BCRF: What are the major challenges facing breast cancer research and treatment?

Dr. van ‘t Veer I think one of the challenges is in understanding what risk actually means and how we respond to it. For instance, we know that in low-risk women between the ages of 40 and 50, approximately two women in 100,000 will get breast cancer. So the question is, can you forgo 10 years of screening for such a low-risk group of women, risking that two breast cancers will go undetected? Whichever option you choose, there is an associated cost not only on the healthcare system, but on society and the individual.  It’s a perplexing question and highlights the need for more advanced screening technology that includes genetic biomarkers so that we can better assess actual risk.

We face similar challenges at the other end of the spectrum in metastatic breast cancer. How do we best assess risk of metastasis to prevent it and how do we know how best to treat it? This is where the BCRF’s Evelyn H. Lauder Founder’s Fund and the accompanying AURORA US and AURORA EU tumor sequencing studies will be very important. If we find that there are gene mutations in metastatic breast cancers that are also found in other types of cancer, we can then test drugs that are approved for other types of cancer in metastatic breast cancer – what is known as off-label drug use. 

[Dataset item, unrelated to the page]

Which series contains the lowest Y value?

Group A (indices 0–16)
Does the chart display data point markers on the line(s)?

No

The Founder’s Fund studies are very important for two reasons: 1) Without this information, the health insurance companies may not pay for the drug for treatment of metastatic breast cancer (even though it’s approved for another use); 2) Telling a patient that his/her tumor has a specific mutation is not helpful if you can’t give that patient a drug that is likely to be effective against that mutation. 

I think it is important that each patient be given a choice to try other potential therapies when one isn’t working. In order to do that we have to monitor the patient frequently to be sure she or he is responding, and if not, be able to try something else. Most likely a metastatic tumor will have multiple gene alterations and we don’t necessarily know which therapy will be best.

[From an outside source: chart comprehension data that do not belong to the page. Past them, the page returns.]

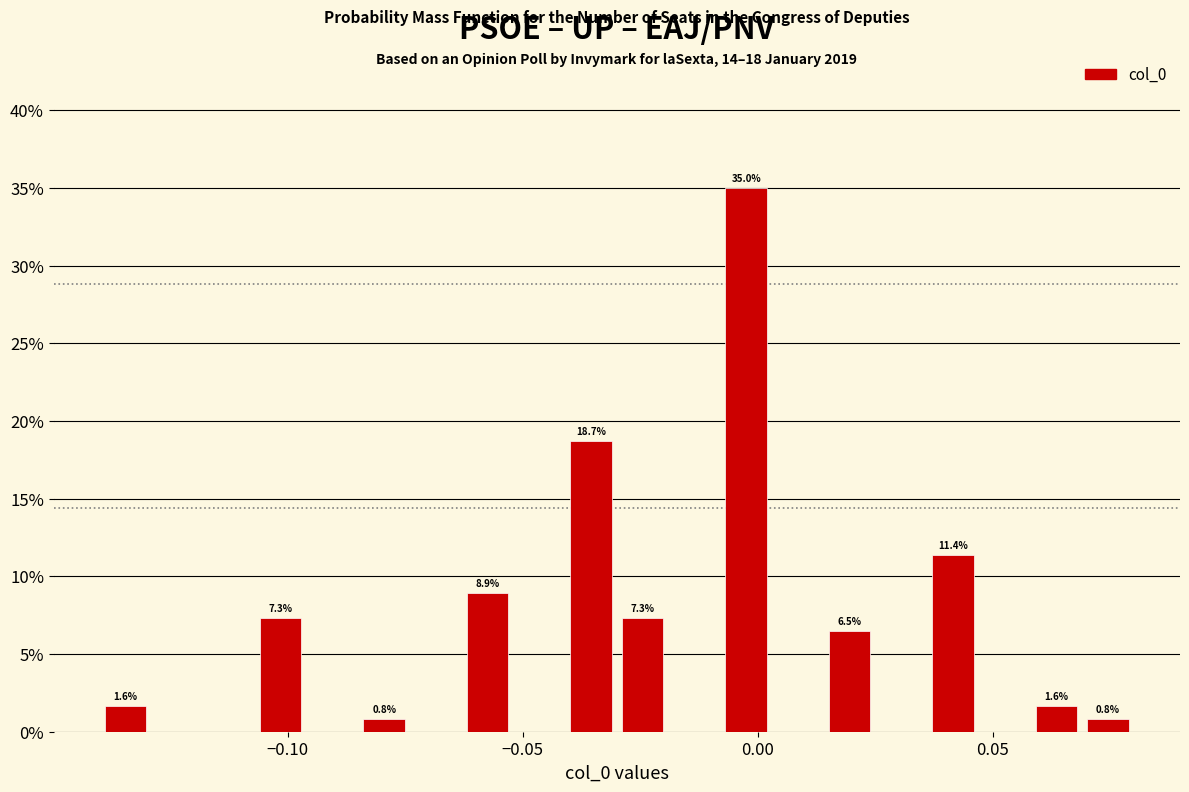

Read against the x-axis, roughly where is the centre of the tallest bar?

0.000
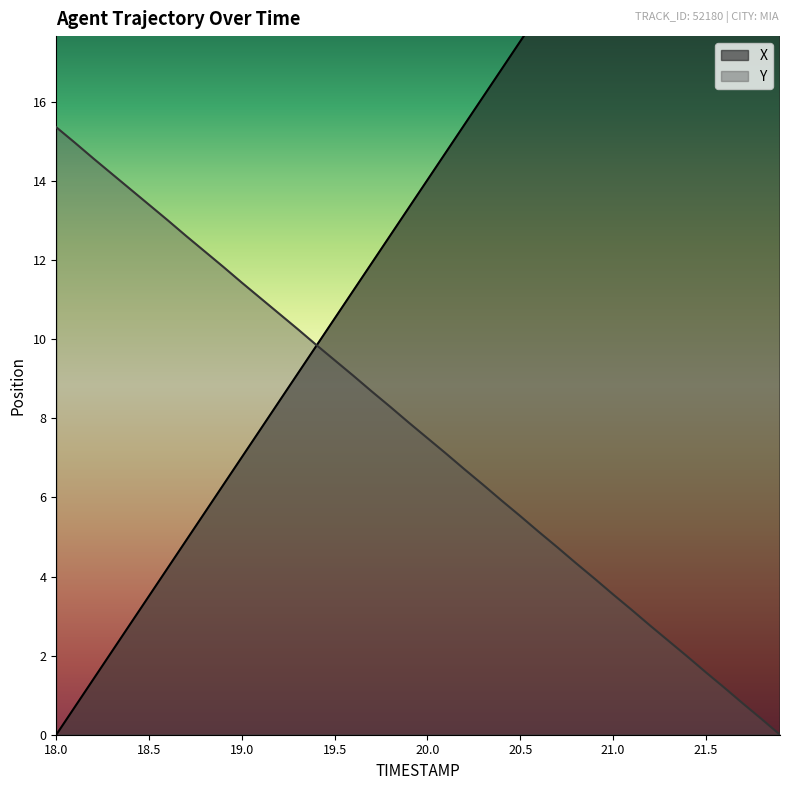

What is the maximum value for Y?

15.4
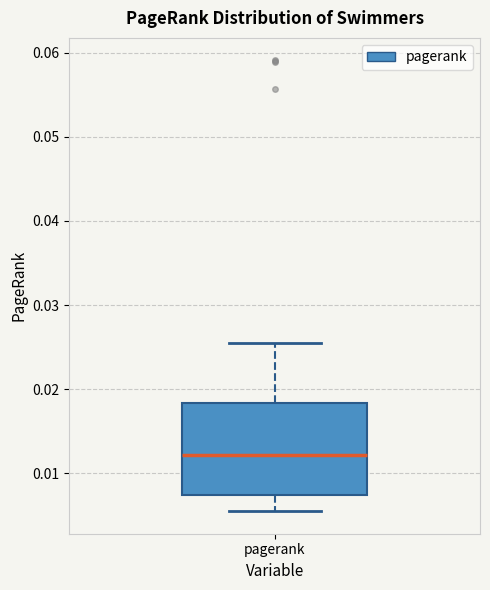

Where does the lower whisker of the box for pagerank end on the y-axis? The values are not printed on the chart, so give them approximately, as read against the axis.

0.005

BCRF: What does the future of breast cancer look like to you?

Dr. van ‘t Veer: I think, as many others do, that in addition to prognosis prediction, the work of Chuck Perou in identifying the major subtypes of breast cancer has led to a better understanding of the molecular networks at play, even within a particular breast cancer subtype, and opened the door to new opportunities to determine the best therapeutic options. One of the reasons I left Amsterdam to join Laura Esserman in her efforts on the I-SPY trials is that we will be able to target very specific pathways, and also because I hope that we will be able to change how we test new therapies in clinical trials.

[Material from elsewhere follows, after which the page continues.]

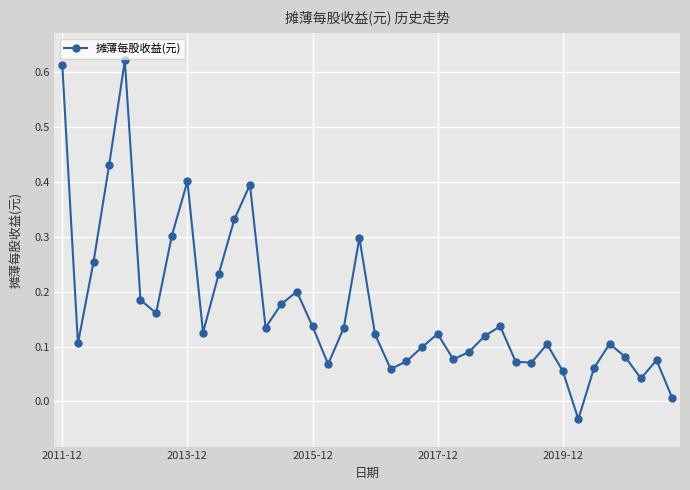

True or false: there are more than 2 points higher than both neighbors.

True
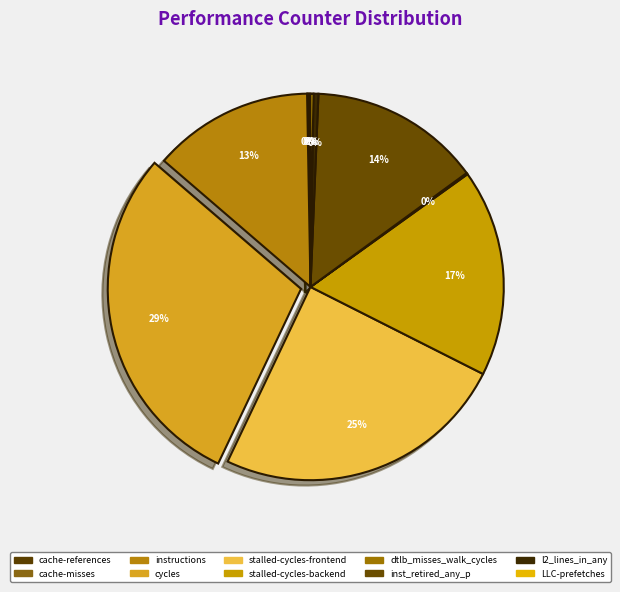

Rank the categories by value from lowest to highest.

dtlb_misses_walk_cycles, cache-misses, cache-references, LLC-prefetches, l2_lines_in_any, instructions, inst_retired_any_p, stalled-cycles-backend, stalled-cycles-frontend, cycles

We’ve learned from genomics that each patient tumor is unique and we can no longer compare one group of patients to another as is done in the traditional clinical trial structure of Phase I, Phase II and Phase III trials. We need to monitor response in the individual patient, and the I-SPY2 trial is an excellent example of how we can efficiently do that. I’d like to see us complement this strategy with tumor imaging and perhaps blood-based assays to detect circulating biomarkers to monitor in-patient responses and prevent overtreatment, as well. The MammaPrint assay helps us to identify patients at high-risk for recurrence, who need more aggressive therapy, but even after that, we should carefully assess patient response so that the type of drug they are exposed to is appropriate. 

BCRF: What do you think it the biggest impact of BCRF on advances in breast cancer?

Dr. van‘t Veer: BCRF’s unique model really allows researchers to work on the next out-of-the-box idea. It creates a melting pot of new discoveries and with BCRF’s large grantee group often stimulates new collaborations to address complex issues. The flexibility of BCRF’s process is very stimulating and I’m very enthusiastic to be a part of it.